The schedule we ultimately put together is drawn primarily from the sample modified schedules included in Dr. Sears’ book and is as follows for the first 7 months (I figure I’ll worry about beyond that once we get to that point):
- Birth: Hepatitis B. Comes with 250mcg aluminum. (Had I done some research prior to this point, I would have held off on this until my son was much older – there is nobody close to us with this disease and as of yet, my son is not engaging in risky sexual activity or intravenous drug use).
- Month 1: Hepatitis B (again, if I could do it over, I would delay this until later)
- Month 2: Pentacel Combo (Sanofi Pasteur); Combination vaccine including HIB, DTaP, and Polio. A total vaccination count of 5 (DTaP is for 3 different diseases). One shot. Comes with 330mcg of aluminum; brand for these types of combo vaccines DOES matter in terms of aluminum content. Although planned for 8 weeks, we ended up delaying this until 11 weeks, which has pushed all subsequent vaccinations out 3 weeks as well.
- Month 3: Pc (Prevnar 13 brand – Wyeth) and Rotavirus (Oral vaccine – any brand). A total vaccination count of 2. 1 shot and 1 oral. Comes with 125mcg of aluminum.
- Month 4: Pentacel Combo (Repeat of Month 2)
- Month 5: Pc and Rotavirus (Repeat of Month 3)
- Month 6: Pentacel Combo (Repeat of Months 2 and 4)
- Month 7: Pc and Rotavirus (Repeat of Months 3 and 5)
For comparison purposes, following is the 2011 AAP Recommended Schedule up until 7 months of age (I’m not sure of any changes in 2012; since our baby was born at the end of 2011, we were subject to that schedule):
- Birth: Hepatitis B
- Month 1: Hepatitis B
- Month 2: HIB, DTaP, Polio, Pc, and Rotavirus
- Month 4: HIB, DTaP, Polio, Pc, and Rotavirus
- Month 6: HIB, DTaP, Polio, Pc, Rotavirus, and Flu
So as you can see, we basically are just splitting out the Month 2, 4, and 6 vaccines on the standard schedule (and refusing Flu altogether). We just completed Month 3 on our modified schedule; however not without some concerns. At the very least, I am glad that we are taking a slightly more conservative approach and not overloading his little body with up to 7 vaccinations at once, as well as being educated about and requesting specific brands that have fewer or lower levels of the ingredients I am most concerned about.
Be forewarned, however, that if you choose to go with a modified schedule as we did, you may be in for a potential clash with your pediatrician. When I first broached the topic of modified schedules with my pediatrician, he made it very clear that he was adamantly opposed to them as he felt they serve no benefit whatsoever. He also strongly denied that any of the reactions I pointed out were related to the vaccines. I was surprised by his visible bristling to the topic being broached.
So I kept at it with my pediatrician and ultimately, after a few tense conversations and awkward emails, he is accommodating. Begrudgingly accommodating, and with more than a few negative comments each time we go in for a new vaccination, but accommodating nonetheless.
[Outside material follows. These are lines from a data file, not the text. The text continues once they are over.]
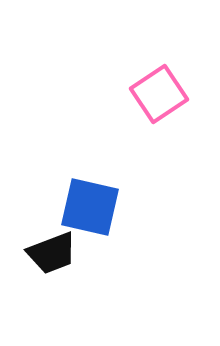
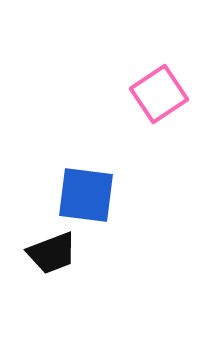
blue square: moved 4 px left, 12 px up; rotated 6 degrees counterclockwise
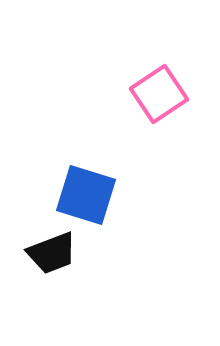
blue square: rotated 10 degrees clockwise
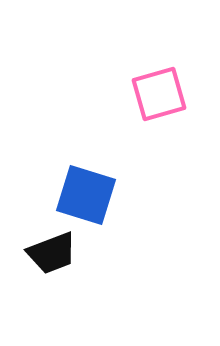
pink square: rotated 18 degrees clockwise
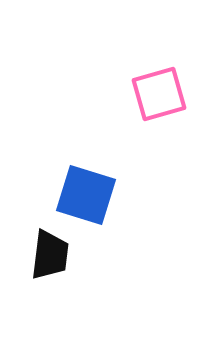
black trapezoid: moved 2 px left, 2 px down; rotated 62 degrees counterclockwise
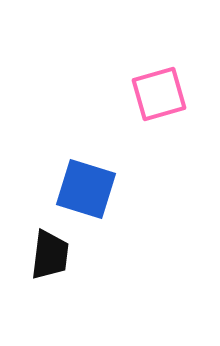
blue square: moved 6 px up
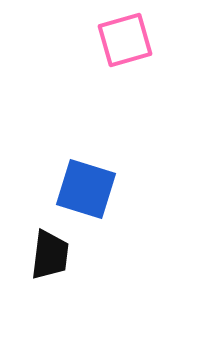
pink square: moved 34 px left, 54 px up
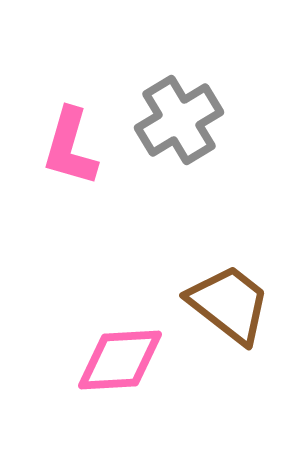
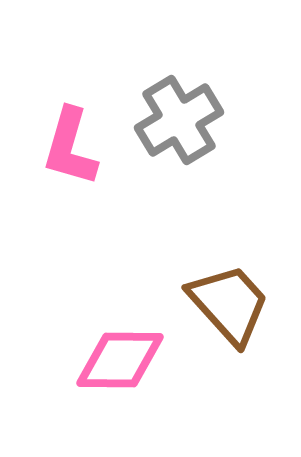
brown trapezoid: rotated 10 degrees clockwise
pink diamond: rotated 4 degrees clockwise
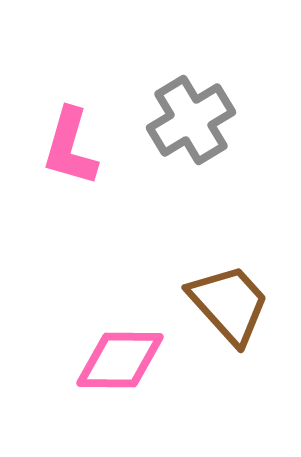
gray cross: moved 12 px right
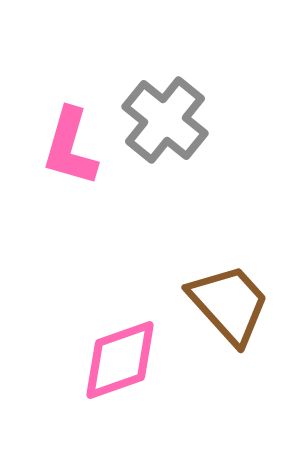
gray cross: moved 26 px left; rotated 20 degrees counterclockwise
pink diamond: rotated 20 degrees counterclockwise
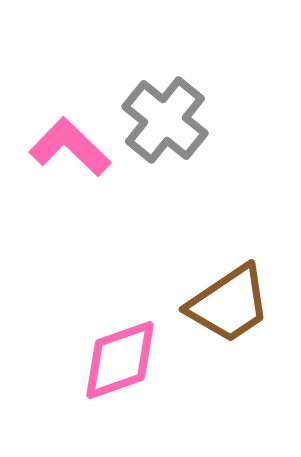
pink L-shape: rotated 118 degrees clockwise
brown trapezoid: rotated 98 degrees clockwise
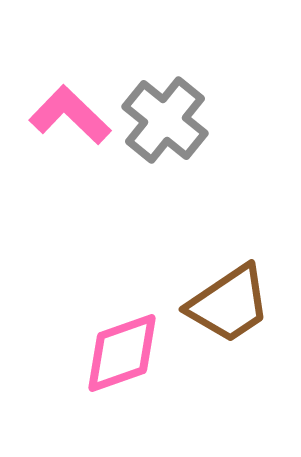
pink L-shape: moved 32 px up
pink diamond: moved 2 px right, 7 px up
So be prepared. And those that opt out of vaccinations altogether – I’m not even sure where you would begin, although I have heard that there are some holistic doctors out there who will work with those families.
At the end of the day, I truly believe there is no right or wrong answer, and encourage each family to research for themselves what is best for them. We’re all working towards the same goal of keeping our children as healthy as possible.